The code-ref will be called with these parameters:
- $source
-
The Perl entity (possibly a blessed object) returned by the resolver that conjured up this GraphQL object.
- $args
-
Hash-ref of the arguments passed to the field. The values will be Perl values.
- $context
-
The "context" value supplied to the call to "execute" in GraphQL::Execution. Can be used for authenticated user information, or a per-request cache.
- $info
-
A hash-ref with these keys:
- field_name
-
The real name of this field.
- field_nodes
-
The array of Abstract Syntax Tree (AST) nodes that refer to this field in this "selection set" (set of fields) on this object. There may be more than one such set for a given field, if it is requested with more than one name - i.e. with an alias.
- return_type
-
The return type.
- parent_type
-
The type of which this field is part.
- path
-
The hierarchy of fields from the query root to this field-resolution.
- schema
-
GraphQL::Schema object.
- fragments
-
Any fragments applying to this request.
- root_value
-
The "root value" given to
execute
. - operation
-
A hash-ref describing the operation (
query
, etc) being executed. - variable_values
-
the operation's arguments, filled out with the variables hash supplied to the request.
There are no restrictions on what you can return, so long as it is a scalar, and if your return type is a list, that scalar is an array-ref.
Emphasis has been put on there being Perl values here.
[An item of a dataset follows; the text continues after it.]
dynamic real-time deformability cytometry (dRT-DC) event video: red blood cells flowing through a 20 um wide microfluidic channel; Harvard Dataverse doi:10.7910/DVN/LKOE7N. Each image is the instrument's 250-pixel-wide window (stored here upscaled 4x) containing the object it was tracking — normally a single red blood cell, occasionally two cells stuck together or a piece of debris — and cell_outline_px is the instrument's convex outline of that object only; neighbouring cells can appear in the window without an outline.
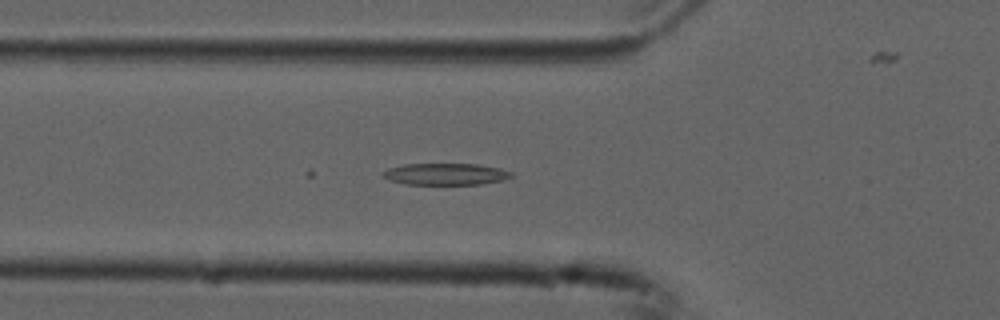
{"species": "common noctule bat (a hibernating species)", "species_latin": "Nyctalus noctula", "temperature_condition": "cold", "stored_images_in_passage": 55, "camera_frame_rate_fps": 3000, "um_per_image_px": 0.085, "animal": {"sex": "male", "forearm_length_mm": 52.5}, "frame": {"image": 1, "passage_image": 19, "time_ms": 6.0, "image_size_px": [1000, 320], "cell_outline_px": [[516, 176], [504, 180], [480, 184], [404, 184], [388, 180], [384, 176], [384, 172], [388, 168], [404, 164], [480, 164], [500, 168], [512, 172]], "centroid_in_image_um": [37.94, 14.79], "position_along_channel_um": 87.9, "area_um2": 16.3}}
Conversion between Perl and GraphQL values is taken care of by scalar types, and it is only scalar information that will be returned to the client, albeit in the shape dictated by the object types.
- subscribe
-
Code-ref to return a given property from a given source-object.
- deprecation_reason
-
Reason if deprecated. If given, also sets a boolean key of
is_deprecated
to true. - description
-
Description.
Int32Signed
32-bit signed integer.
ArrayRefNonEmpty
Like "ArrayRef" in Types::Standard but requires at least one entry.
UniqueByProperty
An ArrayRef, its members' property (the one in the parameter) can occur only once.
use Moo;
use GraphQL::Type::Library -all;
has types => (
is => 'ro',
isa => UniqueByProperty['name'] & ArrayRef[InstanceOf['GraphQL::Type::Object']],
required => 1,
);
ExpectObject
A Maybe[HashRef]
that produces a GraphQL-like message if it fails, saying "found not an object".